Before-and-after change records:
■ ■ ■ ■ ■
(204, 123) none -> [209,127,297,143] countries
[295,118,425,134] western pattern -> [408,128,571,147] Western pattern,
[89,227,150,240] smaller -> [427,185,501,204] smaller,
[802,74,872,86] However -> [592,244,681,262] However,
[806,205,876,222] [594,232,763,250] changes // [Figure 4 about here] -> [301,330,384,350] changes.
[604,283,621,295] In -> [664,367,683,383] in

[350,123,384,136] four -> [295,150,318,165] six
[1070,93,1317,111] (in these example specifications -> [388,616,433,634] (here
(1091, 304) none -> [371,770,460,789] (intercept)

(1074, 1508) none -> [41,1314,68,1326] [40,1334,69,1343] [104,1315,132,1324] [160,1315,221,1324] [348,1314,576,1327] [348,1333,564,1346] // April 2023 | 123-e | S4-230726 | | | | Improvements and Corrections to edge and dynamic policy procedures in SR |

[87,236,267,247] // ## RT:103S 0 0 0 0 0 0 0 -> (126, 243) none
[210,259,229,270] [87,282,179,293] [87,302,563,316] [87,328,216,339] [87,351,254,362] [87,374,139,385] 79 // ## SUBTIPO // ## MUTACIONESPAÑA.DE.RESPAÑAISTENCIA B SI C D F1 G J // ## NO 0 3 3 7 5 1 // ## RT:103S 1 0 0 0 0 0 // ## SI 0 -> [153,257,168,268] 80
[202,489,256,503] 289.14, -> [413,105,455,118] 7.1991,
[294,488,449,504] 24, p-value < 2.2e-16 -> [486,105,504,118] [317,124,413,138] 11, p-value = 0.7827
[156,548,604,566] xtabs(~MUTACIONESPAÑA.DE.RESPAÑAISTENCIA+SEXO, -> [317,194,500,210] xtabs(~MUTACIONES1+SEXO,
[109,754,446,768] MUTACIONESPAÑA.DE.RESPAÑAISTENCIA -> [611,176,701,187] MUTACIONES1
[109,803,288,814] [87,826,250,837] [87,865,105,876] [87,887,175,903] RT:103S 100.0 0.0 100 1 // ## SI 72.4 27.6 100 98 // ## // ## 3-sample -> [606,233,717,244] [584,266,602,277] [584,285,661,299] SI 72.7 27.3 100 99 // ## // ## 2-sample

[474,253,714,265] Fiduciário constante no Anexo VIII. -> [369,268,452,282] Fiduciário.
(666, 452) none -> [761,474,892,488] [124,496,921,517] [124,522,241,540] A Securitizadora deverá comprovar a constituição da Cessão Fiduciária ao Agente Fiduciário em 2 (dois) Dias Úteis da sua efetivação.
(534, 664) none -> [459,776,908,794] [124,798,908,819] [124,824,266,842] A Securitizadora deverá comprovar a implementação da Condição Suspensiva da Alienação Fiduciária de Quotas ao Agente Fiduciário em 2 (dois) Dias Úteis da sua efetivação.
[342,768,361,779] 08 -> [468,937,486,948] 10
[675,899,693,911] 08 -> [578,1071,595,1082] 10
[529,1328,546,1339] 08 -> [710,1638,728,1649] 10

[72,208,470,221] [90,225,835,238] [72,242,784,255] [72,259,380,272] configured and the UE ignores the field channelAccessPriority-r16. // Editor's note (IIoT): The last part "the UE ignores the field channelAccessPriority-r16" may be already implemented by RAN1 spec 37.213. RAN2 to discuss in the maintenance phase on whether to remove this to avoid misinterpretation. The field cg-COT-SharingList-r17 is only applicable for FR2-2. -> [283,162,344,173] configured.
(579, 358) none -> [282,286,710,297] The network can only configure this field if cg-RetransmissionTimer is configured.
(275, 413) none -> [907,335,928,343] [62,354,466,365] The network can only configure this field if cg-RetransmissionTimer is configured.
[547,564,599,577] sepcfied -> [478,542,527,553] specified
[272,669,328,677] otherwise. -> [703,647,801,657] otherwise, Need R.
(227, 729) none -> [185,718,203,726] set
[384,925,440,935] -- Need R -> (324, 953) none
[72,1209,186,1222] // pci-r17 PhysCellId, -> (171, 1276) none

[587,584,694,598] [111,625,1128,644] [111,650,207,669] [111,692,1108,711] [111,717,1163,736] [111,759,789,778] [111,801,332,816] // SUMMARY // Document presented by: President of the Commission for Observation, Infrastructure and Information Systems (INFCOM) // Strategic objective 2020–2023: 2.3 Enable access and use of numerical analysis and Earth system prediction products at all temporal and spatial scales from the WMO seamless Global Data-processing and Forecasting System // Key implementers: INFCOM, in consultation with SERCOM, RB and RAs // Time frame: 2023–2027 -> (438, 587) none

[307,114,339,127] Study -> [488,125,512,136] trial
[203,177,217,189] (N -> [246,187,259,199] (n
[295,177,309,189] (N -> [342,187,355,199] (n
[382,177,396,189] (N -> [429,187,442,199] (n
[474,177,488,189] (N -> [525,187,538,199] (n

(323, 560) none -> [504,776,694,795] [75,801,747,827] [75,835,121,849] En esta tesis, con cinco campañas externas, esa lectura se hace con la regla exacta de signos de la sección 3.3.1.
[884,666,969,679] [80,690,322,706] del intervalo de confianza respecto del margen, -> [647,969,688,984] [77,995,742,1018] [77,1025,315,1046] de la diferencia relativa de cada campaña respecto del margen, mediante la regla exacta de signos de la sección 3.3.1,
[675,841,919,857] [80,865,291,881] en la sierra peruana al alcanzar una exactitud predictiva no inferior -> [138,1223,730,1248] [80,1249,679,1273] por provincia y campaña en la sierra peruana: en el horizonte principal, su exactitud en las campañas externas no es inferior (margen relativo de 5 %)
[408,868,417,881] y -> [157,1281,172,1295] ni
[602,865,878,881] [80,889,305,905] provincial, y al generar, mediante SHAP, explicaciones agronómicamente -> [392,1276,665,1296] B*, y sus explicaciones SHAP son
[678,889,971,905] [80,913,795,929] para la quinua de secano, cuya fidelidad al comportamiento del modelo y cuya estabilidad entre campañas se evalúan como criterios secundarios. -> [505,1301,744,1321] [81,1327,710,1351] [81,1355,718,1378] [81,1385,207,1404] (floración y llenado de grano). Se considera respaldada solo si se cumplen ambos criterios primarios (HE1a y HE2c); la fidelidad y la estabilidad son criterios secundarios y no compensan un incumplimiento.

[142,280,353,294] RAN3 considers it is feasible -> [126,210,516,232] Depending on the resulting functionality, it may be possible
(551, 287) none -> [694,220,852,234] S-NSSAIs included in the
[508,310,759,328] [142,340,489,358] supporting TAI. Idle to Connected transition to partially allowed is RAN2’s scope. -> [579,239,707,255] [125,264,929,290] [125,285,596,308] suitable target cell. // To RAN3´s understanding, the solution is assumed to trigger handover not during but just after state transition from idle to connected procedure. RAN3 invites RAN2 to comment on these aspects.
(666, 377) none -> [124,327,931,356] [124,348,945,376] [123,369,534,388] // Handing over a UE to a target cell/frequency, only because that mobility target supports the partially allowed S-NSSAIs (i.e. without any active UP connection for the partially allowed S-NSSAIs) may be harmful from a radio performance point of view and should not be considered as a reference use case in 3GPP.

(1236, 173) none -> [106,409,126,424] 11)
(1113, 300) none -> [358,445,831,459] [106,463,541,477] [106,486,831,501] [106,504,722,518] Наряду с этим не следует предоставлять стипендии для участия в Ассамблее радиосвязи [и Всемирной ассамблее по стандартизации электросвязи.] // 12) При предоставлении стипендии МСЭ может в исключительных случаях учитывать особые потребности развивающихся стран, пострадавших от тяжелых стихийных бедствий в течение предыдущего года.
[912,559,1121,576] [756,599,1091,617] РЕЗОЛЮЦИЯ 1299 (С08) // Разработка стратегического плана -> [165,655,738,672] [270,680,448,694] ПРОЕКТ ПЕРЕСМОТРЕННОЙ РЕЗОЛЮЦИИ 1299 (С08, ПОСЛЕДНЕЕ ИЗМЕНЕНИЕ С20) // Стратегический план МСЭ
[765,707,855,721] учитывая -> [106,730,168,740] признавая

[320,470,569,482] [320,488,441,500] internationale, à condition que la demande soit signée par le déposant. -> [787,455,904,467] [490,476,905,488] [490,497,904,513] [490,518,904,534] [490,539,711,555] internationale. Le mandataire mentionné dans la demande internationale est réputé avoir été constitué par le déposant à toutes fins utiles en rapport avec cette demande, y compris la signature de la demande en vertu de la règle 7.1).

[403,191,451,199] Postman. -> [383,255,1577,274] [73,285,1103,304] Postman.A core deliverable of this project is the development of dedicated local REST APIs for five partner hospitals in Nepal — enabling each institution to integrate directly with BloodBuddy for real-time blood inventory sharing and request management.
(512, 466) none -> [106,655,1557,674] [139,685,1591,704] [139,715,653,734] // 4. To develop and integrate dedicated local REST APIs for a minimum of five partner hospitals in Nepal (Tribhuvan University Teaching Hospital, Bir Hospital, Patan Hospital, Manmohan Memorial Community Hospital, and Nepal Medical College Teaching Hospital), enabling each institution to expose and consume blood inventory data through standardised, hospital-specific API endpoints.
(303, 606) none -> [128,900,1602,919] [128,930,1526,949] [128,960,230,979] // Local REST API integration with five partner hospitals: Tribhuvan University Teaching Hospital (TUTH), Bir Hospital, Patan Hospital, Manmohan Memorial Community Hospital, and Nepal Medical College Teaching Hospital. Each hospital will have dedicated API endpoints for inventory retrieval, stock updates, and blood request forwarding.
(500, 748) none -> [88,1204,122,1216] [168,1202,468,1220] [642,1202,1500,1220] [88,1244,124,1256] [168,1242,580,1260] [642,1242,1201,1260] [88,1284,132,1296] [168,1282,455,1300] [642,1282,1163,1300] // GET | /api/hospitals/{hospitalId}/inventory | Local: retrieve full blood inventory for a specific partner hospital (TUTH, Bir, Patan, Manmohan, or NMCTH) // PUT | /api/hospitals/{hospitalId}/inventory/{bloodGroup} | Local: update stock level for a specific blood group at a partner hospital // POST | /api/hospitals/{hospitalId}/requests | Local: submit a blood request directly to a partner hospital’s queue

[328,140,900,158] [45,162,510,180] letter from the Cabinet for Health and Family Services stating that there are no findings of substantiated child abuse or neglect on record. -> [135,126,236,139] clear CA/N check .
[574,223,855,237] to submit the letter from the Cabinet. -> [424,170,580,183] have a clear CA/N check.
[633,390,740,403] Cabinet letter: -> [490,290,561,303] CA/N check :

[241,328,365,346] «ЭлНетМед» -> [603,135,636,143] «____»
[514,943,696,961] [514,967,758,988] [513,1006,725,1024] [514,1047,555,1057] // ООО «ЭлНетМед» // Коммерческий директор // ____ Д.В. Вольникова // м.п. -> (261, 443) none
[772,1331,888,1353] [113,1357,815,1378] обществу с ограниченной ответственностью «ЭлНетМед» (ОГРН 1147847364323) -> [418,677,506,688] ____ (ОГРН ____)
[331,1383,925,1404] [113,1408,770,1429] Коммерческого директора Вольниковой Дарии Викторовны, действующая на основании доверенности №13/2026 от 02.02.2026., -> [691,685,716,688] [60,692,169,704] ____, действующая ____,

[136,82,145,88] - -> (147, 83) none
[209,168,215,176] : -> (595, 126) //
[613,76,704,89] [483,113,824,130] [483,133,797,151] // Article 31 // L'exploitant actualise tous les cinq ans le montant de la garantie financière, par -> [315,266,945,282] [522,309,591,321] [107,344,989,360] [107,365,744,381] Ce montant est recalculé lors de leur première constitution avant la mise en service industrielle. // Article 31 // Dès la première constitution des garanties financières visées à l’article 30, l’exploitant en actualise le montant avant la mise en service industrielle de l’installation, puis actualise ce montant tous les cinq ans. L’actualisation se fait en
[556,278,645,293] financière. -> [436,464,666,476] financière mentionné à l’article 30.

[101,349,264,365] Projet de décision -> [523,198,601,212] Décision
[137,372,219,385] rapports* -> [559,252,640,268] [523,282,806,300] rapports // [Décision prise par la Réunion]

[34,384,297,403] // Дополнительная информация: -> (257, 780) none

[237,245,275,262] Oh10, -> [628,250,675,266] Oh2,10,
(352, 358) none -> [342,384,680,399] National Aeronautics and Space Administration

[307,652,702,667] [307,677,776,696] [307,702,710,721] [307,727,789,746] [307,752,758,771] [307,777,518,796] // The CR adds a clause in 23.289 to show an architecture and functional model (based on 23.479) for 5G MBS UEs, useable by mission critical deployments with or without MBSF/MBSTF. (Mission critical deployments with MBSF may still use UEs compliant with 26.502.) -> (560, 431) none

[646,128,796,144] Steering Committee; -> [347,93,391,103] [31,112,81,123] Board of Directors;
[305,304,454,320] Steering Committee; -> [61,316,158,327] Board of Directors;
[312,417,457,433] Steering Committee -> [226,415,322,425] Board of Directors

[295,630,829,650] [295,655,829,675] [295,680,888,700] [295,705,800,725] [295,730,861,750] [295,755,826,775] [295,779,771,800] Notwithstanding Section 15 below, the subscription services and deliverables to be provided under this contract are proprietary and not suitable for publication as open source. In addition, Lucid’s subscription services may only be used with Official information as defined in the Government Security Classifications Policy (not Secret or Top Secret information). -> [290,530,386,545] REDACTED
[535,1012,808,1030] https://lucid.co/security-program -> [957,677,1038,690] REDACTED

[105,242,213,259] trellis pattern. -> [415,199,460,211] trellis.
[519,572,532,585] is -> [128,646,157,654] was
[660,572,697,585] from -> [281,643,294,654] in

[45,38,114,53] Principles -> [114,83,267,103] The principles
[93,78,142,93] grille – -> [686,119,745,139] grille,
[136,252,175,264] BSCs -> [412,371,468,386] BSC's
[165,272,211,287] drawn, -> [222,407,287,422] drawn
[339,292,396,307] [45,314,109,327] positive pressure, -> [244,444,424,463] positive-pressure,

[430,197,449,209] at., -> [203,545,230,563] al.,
■ ■ ■ ■ ■
* _Written task_: The lines above from the one containing "[514,943,696,961] [514,967,758,988] [513,1006,725,1024]" through the one containing "[772,1331,888,1353] [113,1357,815,1378] обществу" are to be set down exactly, and no others.

* _Task output_:
[514,943,696,961] [514,967,758,988] [513,1006,725,1024] [514,1047,555,1057] // ООО «ЭлНетМед» // Коммерческий директор // ____ Д.В. Вольникова // м.п. -> (261, 443) none
[772,1331,888,1353] [113,1357,815,1378] обществу с ограниченной ответственностью «ЭлНетМед» (ОГРН 1147847364323) -> [418,677,506,688] ____ (ОГРН ____)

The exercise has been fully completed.